Craig: “That’s correct. The public’s high awareness of Zika makes it less likely that a tissue at risk will be donated to begin with. Donors with known infectious disease risks won’t be referred by their obstetricians for tissue donation, and pregnant women living in areas outside of transmission zones who believe they are at risk typically self-identify to their medical providers and request a test. This would be a part of their medical record, and it automatically excludes the mother from birth tissue donation.”

Nikki: “Clearly, it is highly unlikely that Zika-infected tissue will be processed with the extensive procedures that are in place. That’s good news. But let’s discuss your thoughts on sterilization methods. Irradiation has been used by some tissue banks to address concerns about other viruses in allografts.”

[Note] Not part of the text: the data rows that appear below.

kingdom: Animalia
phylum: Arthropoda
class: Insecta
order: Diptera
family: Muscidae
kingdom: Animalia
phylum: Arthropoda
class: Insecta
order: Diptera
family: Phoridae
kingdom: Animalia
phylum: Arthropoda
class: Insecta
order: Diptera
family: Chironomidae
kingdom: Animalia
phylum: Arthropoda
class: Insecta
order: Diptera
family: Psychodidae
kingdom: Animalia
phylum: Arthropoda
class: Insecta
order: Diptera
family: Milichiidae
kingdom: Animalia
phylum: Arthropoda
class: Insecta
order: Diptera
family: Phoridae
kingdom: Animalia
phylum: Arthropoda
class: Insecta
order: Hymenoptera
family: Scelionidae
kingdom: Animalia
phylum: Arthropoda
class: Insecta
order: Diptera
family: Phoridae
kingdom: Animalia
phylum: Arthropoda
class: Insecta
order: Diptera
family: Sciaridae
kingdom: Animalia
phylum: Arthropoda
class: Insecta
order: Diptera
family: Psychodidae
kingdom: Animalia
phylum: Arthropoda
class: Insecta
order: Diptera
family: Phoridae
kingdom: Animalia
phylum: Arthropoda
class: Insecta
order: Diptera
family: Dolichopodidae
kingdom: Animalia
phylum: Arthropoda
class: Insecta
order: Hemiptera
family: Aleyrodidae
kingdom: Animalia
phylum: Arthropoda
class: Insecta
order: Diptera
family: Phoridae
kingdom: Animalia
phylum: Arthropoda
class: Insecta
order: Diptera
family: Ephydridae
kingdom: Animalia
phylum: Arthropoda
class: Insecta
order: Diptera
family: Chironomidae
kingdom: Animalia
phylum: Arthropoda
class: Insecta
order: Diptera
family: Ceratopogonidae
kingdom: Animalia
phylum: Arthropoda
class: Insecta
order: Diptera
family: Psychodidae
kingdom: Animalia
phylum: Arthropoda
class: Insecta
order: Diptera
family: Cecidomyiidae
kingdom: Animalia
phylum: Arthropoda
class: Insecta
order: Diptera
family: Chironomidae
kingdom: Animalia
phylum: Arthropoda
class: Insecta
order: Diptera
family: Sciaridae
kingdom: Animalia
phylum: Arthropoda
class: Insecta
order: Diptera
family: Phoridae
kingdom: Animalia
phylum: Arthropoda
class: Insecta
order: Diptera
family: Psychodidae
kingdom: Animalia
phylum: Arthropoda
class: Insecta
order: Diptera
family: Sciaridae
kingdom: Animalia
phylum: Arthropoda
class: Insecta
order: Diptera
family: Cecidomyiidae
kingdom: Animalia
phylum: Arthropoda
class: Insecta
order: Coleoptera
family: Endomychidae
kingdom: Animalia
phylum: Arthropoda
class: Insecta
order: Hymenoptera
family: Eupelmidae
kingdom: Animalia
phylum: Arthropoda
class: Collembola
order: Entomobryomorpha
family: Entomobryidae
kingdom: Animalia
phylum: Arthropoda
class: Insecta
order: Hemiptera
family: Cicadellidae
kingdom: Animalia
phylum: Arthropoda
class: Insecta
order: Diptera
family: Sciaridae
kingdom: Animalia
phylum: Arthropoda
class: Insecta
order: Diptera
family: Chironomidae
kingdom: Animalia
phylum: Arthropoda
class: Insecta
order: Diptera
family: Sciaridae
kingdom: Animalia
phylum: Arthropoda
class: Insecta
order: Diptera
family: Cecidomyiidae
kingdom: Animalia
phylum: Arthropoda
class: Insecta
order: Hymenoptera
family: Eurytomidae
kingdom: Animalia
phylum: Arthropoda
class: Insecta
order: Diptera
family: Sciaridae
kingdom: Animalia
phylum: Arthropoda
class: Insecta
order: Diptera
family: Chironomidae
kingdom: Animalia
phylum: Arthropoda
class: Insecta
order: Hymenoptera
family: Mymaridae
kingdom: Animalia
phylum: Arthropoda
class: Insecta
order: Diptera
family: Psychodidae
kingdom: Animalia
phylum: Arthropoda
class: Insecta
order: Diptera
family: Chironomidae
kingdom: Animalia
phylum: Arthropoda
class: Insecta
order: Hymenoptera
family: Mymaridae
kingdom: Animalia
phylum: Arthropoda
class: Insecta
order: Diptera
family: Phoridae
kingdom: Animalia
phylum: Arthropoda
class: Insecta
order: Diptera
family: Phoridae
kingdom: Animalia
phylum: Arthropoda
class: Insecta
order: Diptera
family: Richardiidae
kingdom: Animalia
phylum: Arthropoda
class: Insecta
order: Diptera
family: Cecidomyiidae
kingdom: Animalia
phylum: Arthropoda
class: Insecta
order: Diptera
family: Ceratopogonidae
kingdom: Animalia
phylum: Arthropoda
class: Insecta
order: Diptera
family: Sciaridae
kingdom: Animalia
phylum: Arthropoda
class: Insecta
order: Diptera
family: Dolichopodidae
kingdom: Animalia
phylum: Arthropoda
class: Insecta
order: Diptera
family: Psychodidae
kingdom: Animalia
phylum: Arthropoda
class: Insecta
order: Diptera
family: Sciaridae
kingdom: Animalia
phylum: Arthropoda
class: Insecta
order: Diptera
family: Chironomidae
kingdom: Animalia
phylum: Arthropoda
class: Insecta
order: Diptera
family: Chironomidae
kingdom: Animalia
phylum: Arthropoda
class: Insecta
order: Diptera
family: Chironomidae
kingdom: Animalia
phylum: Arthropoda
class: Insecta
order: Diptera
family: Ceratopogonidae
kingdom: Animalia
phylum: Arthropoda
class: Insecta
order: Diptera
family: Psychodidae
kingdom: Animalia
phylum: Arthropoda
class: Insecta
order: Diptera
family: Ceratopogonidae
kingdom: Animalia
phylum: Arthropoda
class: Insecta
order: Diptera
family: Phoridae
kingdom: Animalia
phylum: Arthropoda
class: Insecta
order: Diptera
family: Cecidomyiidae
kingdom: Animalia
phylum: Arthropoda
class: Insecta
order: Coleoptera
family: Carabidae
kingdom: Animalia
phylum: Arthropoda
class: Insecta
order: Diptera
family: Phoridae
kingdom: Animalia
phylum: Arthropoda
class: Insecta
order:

Craig: “While that is true, there is no validated method for destroying Zika virus in tissues. The amount of radiation required has not been quantified. So even radiated tissues would pose a risk if primary prevention procedures lapsed. And in the case of placental tissues, biologic value and quality would likely be affected. Truthfully, radiation is not necessary if strict exclusionary procedures are followed absolutely, and that is what we do at TissueTech.”

Nikki: “What is the news on a laboratory test for allografts down the road?”

Craig: “TissueTech has joined with leaders in the industry to jointly petition FDA to amend its recommended guidelines to include testing the donor mother’s blood as a screening tool. The FDA has already approved Zika blood tests for blood donation, so testing placenta donors would seem a logical extension of that. FDA has also approved an investigational study of an assay for Zika virus in tissues which would include placentas. So, yes, we expect progress this year and next year.”

Nikki: “Thanks, Craig, very informative. Our readers will appreciate your insights.”